Re: [PATCH v2 00/49] KVM: x86: CPUID overhaul, fixes, and caching

From: Paolo Bonzini
Date: Fri May 17 2024 - 13:58:10 EST


On Fri, May 17, 2024 at 7:39 PM Sean Christopherson <seanjc@xxxxxxxxxx> wrote:
> * Disallow KVM_CAP_X86_DISABLE_EXITS after vCPU creation
> * Reject disabling of MWAIT/HLT interception when not allowed
> * Advertise TSC_DEADLINE_TIMER in KVM_GET_SUPPORTED_CPUID.

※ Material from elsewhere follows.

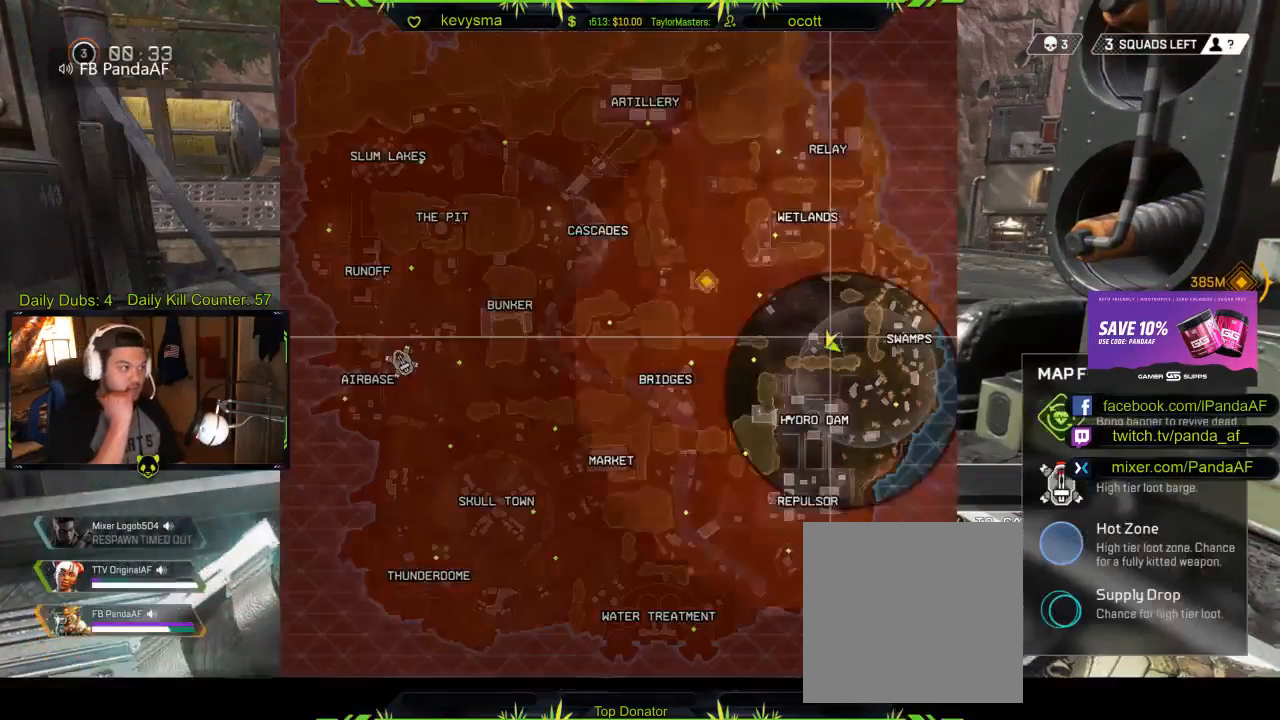
{"buttons": [], "left_stick": "center", "right_stick": "center", "events": [[350, "SELECT", "down"], [500, "SELECT", "up"]]}
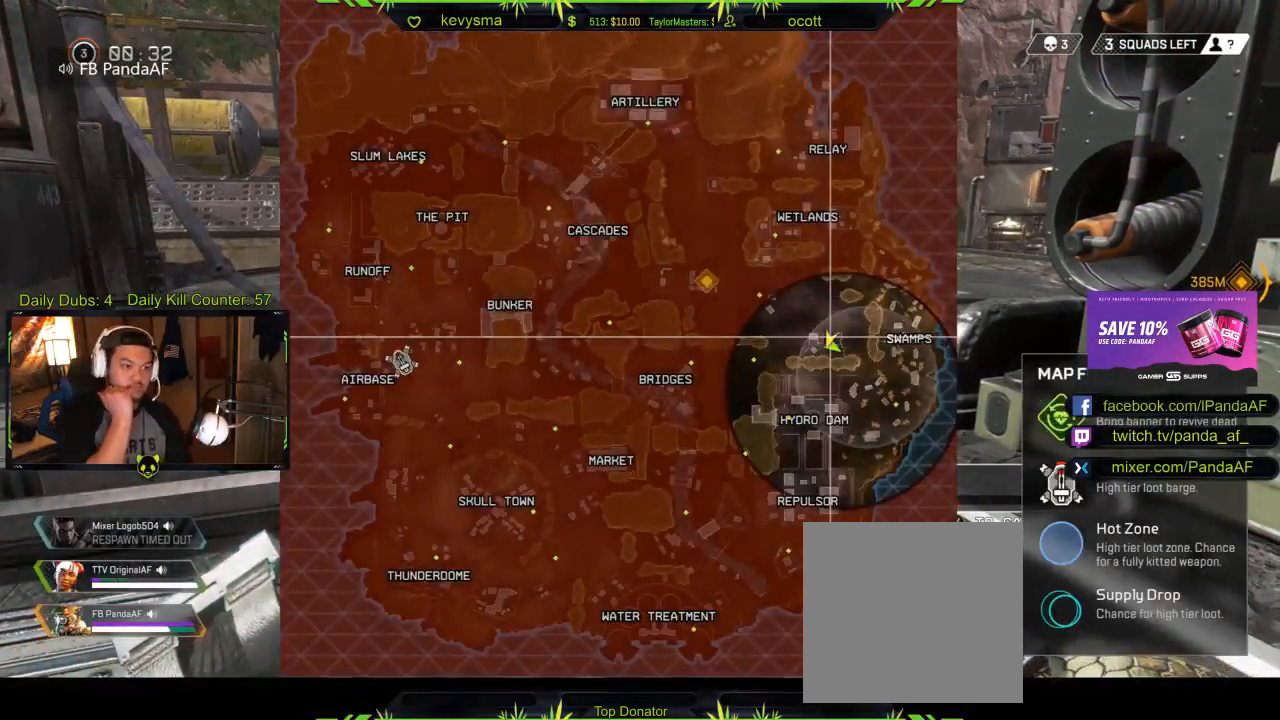
{"buttons": [], "left_stick": "center", "right_stick": "center", "events": []}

This is technically a breaking change, and it's even documented in
api.rst under "KVM_GET_SUPPORTED_CPUID issues":

---
CPU[EAX=1]:ECX[21] (X2APIC) is reported by
``KVM_GET_SUPPORTED_CPUID``, but it can only be enabled if
``KVM_CREATE_IRQCHIP`` or ``KVM_ENABLE_CAP(KVM_CAP_IRQCHIP_SPLIT)``
are used to enable in-kernel emulation of the local APIC.

The same is true for the ``KVM_FEATURE_PV_UNHALT`` paravirtualized feature.

CPU[EAX=1]:ECX[24] (TSC_DEADLINE) is not reported by
``KVM_GET_SUPPORTED_CPUID``. It can be enabled if
``KVM_CAP_TSC_DEADLINE_TIMER`` is present and the kernel has enabled
in-kernel emulation of the local APIC.
---

However I think we can get away with it. QEMU source code on one hand does

/* tsc-deadline flag is not returned by GET_SUPPORTED_CPUID, but it
* can be enabled if the kernel has KVM_CAP_TSC_DEADLINE_TIMER,
* and the irqchip is in the kernel.
*/
if (kvm_irqchip_in_kernel() &&
kvm_check_extension(s, KVM_CAP_TSC_DEADLINE_TIMER)) {
ret |= CPUID_EXT_TSC_DEADLINE_TIMER;
}

/* x2apic is reported by GET_SUPPORTED_CPUID, but it can't be enabled
* without the in-kernel irqchip
*/
if (!kvm_irqchip_in_kernel()) {
ret &= ~CPUID_EXT_X2APIC;
}

so it has to cope with existing mess but it's not expecting the
opposite mess (understandable).

However, in practice userspace APIC has always been utterly broken and
even deprecated in QEMU, so we might get away with it. I don't see why
one would use no kernel APIC unless the guest has no APIC whatsoever.

And no guest that doesn't find an APIC is going to use the TSC
deadline timer (sure the MSR is outside x2APIC space but how in the
world would you configure LVTT), likewise for X2APIC since you need to
turn it on at 0xFEE0_0000 first.

Paolo